Schools Spectacular
Iris Ferretti
By Emelia Greville, Year 10, Jindabyne High School
A Spectacular short story
The sky is no longer deathly white.
BOM.
BOM.
BOM.
I can feel the muffled heartbeat through the snow.
Bom.
Bom.
Bom.
As it slows, I quicken. My body is cold and aching but no match for the adrenaline that warms each paw as they slice through the crunching layers of ice.
“41. Call 41. He’s found something.”
“Mrs Ferretti?”
“Probably some idiot tourist.”
The pulsing heartbeats of the men are interference as I dive deeper for the only one that matters now. Bom-Bom-Bom. Their voices sound hollow and patchy, as snow flies past my ears and I bury myself deeper and deeper into the solid snow. My nose feels frozen and I can feel every individual snowflake resting upon it. I know there’s already dry snow clumping around my stomach fur. My body is growing lethargic and begs to stop. But I can smell the body, can sense the heat, so I push. I don’t stop when a shovel joins me. It dislodges the snow twice as fast as I can - when it meets the
mark, despite the man’s shaking arms.
The harsh ice sheets that distort colour are sent flying with the shovel and as one man pulls me back and nestles himself around me, the other drops through the snow on his knees and mimics me. Quick, sharp and intricate digs with his paws until material pokes into the hole that's been created. I see now how he sobs. And I match his cries with my own. Our grief and fears hang like crystallised teardrops around us all.

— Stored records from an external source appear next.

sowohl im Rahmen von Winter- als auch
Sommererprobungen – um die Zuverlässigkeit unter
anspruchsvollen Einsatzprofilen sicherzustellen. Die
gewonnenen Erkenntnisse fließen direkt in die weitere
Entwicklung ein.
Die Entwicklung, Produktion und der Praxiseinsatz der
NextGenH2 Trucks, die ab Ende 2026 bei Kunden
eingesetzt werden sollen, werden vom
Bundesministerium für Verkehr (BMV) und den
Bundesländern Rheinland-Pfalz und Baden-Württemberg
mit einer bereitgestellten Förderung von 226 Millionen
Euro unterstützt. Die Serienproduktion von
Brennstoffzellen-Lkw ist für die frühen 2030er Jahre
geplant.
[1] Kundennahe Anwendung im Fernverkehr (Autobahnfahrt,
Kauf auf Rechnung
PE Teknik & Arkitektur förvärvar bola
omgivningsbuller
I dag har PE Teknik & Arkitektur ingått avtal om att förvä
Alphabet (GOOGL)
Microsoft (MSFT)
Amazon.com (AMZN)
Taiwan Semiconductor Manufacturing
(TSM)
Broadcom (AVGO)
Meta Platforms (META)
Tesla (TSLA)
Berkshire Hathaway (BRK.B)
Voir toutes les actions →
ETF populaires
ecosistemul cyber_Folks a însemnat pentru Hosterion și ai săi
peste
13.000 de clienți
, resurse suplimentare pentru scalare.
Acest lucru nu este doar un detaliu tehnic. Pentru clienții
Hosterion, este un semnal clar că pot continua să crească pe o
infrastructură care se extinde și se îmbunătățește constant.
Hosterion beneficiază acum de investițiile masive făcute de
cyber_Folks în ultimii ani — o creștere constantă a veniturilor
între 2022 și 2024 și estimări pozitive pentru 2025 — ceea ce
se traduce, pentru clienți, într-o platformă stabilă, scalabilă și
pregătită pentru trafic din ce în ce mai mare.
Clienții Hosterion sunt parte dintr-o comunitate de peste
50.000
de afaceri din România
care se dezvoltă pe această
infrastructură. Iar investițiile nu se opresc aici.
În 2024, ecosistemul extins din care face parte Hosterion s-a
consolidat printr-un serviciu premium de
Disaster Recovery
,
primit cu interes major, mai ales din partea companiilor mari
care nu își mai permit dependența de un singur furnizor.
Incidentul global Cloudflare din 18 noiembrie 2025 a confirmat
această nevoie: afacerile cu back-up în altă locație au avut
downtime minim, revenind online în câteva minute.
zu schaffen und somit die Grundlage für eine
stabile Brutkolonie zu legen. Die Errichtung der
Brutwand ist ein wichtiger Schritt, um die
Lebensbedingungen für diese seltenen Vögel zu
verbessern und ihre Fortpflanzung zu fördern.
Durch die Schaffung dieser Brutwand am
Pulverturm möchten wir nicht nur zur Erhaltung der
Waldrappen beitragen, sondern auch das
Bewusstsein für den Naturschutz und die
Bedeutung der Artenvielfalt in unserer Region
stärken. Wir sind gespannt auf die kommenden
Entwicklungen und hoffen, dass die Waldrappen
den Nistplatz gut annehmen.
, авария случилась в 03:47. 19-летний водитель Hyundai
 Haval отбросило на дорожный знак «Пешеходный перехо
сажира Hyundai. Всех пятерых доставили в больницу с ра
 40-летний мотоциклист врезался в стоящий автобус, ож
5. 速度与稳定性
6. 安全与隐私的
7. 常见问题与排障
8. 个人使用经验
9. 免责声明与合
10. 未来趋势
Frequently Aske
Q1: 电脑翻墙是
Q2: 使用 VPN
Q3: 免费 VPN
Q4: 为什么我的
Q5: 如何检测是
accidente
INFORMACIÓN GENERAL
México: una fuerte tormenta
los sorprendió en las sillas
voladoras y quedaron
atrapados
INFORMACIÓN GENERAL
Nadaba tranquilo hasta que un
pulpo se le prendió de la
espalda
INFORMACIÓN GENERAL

A raven screams in the distance. Perhaps it knows. Perhaps it says, “Please. Please. Please.” Perhaps someone listened.
I’m released and the chill returns. Both men are now on their knees, not praying, but pulling the body through the thin layer of snow separating life and preservation. Suddenly she’s before me, a lady I know the love of. But the fingers that once twirled around my ears and tail are blue and crumpled. My tongue fails to summon heat to her hand, her cheek, her nose, the downfallen eyes of the men. They whimper how I do, a name I cannot speak, but have heard. Iris Ferretti.
bom.
This is how it had felt to slide under the water in Springtime as a child.
bom.
The howling mountain crashing around her.
bom.
A swirling blizzard stealing away the images of fresh mountain daisies she was sure had been there seconds ago.
bom.
Her daughter's hand slipping from hers in the bustling Winter crowds.
bom.
The sirens fall into a harmony with the remaining heart beats. She's being pulled away but I’m not done. I follow blindly as the sky turns white once again.